Bill Whittle writes about Obama's supposition that healthcare is a right. Whittle goes down the list of even more necessary things, food, shelter -- and ever less necessary -- widescreen TVs. Where are we to draw the line? He settles on the Constitution, with its protections of rights expressed as a negative: "Constitutional rights protect us from things: intimidation, illegal search and seizure, self-incrimination, and so on." It amounts to freedom from coercive interference. "But these new so-called 'rights' are about the government — who the Founders saw as the enemy — giving us things: food, health care, education--"
Correct, of course. Healthcare is a good middle ground test case. We are after all an enlightened society, and don't cast the orphan out into the street. Not often. Well, there's all these foreclosures going on, but that's not what we mean. The orphan's parents should take care of him. Oh. Well, benevolent strangers, then. Hm. Well, okay, the government, as a last resort. Build more orphanages. Huh. Doesn't sound so enlightened after all. And us, so enlightened, did I say? It's a pickle.

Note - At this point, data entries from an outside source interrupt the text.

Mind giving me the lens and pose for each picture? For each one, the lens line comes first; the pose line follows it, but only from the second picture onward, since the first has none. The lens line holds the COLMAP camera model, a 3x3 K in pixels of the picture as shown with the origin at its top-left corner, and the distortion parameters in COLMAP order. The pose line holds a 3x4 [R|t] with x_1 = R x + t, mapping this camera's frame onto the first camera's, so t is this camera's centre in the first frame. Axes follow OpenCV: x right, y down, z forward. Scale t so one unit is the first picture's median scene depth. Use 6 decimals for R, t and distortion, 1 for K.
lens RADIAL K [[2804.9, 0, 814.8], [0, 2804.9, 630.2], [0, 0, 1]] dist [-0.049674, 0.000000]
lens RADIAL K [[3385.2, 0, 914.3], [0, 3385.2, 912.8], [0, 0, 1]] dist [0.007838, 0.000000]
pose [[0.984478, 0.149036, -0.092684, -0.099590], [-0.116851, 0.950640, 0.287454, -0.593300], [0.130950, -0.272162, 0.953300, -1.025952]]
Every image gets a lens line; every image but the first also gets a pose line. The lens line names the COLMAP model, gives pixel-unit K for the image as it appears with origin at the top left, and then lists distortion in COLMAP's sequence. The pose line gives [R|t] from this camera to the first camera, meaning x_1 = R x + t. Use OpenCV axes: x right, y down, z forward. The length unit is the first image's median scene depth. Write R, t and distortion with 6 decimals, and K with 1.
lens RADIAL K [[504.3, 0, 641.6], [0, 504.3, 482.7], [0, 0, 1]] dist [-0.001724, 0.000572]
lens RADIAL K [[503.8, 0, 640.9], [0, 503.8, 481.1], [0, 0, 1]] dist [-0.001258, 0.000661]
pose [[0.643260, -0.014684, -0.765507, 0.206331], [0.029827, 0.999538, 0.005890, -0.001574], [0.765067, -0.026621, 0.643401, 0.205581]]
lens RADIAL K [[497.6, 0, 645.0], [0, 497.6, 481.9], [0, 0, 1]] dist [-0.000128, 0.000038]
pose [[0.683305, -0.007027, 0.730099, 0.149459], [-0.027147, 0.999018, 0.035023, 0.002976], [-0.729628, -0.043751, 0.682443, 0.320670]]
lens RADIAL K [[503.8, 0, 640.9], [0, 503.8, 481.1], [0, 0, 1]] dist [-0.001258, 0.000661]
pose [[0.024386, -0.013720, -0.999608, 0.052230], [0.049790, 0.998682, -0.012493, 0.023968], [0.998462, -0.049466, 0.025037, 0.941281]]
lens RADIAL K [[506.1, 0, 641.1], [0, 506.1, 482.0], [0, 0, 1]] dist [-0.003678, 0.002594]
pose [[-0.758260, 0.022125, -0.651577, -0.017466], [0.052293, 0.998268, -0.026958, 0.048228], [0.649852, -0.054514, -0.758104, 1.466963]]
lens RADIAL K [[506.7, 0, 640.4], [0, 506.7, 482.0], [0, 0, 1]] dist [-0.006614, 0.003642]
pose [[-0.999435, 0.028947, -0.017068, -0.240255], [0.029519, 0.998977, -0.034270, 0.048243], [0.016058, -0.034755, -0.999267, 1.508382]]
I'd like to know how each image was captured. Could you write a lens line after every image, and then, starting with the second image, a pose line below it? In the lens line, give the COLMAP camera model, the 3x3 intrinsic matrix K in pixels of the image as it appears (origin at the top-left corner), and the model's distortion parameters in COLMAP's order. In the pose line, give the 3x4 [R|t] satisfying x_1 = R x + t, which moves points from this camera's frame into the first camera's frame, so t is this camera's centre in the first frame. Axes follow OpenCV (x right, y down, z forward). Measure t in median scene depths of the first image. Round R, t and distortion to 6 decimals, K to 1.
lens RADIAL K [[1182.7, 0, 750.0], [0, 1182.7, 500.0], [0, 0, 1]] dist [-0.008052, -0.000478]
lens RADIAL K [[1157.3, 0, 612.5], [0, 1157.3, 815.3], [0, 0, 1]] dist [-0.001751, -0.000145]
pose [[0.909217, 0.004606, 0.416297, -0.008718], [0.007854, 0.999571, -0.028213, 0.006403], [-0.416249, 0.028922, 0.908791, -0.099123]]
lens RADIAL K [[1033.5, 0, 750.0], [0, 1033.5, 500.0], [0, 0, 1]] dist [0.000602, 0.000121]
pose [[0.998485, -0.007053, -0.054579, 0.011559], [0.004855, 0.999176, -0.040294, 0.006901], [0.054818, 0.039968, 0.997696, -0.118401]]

Let's look at education. It's a right, we're told. Certainly a major government expense, which translates into tax burden, which means we have to pay for other people's kids. Again. Again with the kids, orphans and illiterate rapscallions and tousle-haired moppets. Point is, education is counted as a right because it's somehow good for a society to have a literate population. Something wrong with the theory, alas -- what with all the ignorance and laziness and voting for unqualified self-promoters. Ah. I see it. It's supposed to be those parents, the ones who aren't dead, who teach the kids. But that's just a theory too.
I seem to be talking in circles. Let's reorient ourselves. Publicly funded healthcare, education, housing, food, television. Oh oh. Sound like prison. Let's back out of that blind alley and try again.
Yes, back to the idea of rights as obligations. Healthcare isn't a right, it's an an obligation. It's a duty. Sensible diet. Sensible exercise. Moderate lifestyle. Temperance. Occasional feasts, occasional fasts, and always an eye to the earning of our daily bread. And with our children. We dasn't break the law by promoting truancy. Hopefully we can homeschool? -- if the state allows it? And if not, we can supervise? It's all so theoretical though. We know that the government is there to, uh, bail us out. Like we're stagnant water in the bilge of a sinking ship. Bail us out. But that's not the most flattering image. Maybe it's something else that's being bailed out? Some other useless fetid stinking thing? And not us? Not our ignorant children, our unlettered selves, all fat and disease-ridden and on the verge of homelessness?
Well. We were speaking about rights. Clearly the day of the rugged individualist is past. RIP. How did it come to pass? I didn't even know he was sick. The news of his demise was under-exaggerated.
But here it is. They've changed the meaning of the word. What used to be a duty is now a right. How very, very odd.
What isn't a right is access to other people's money. Oh. Wait. Yes it is. And it's a duty too.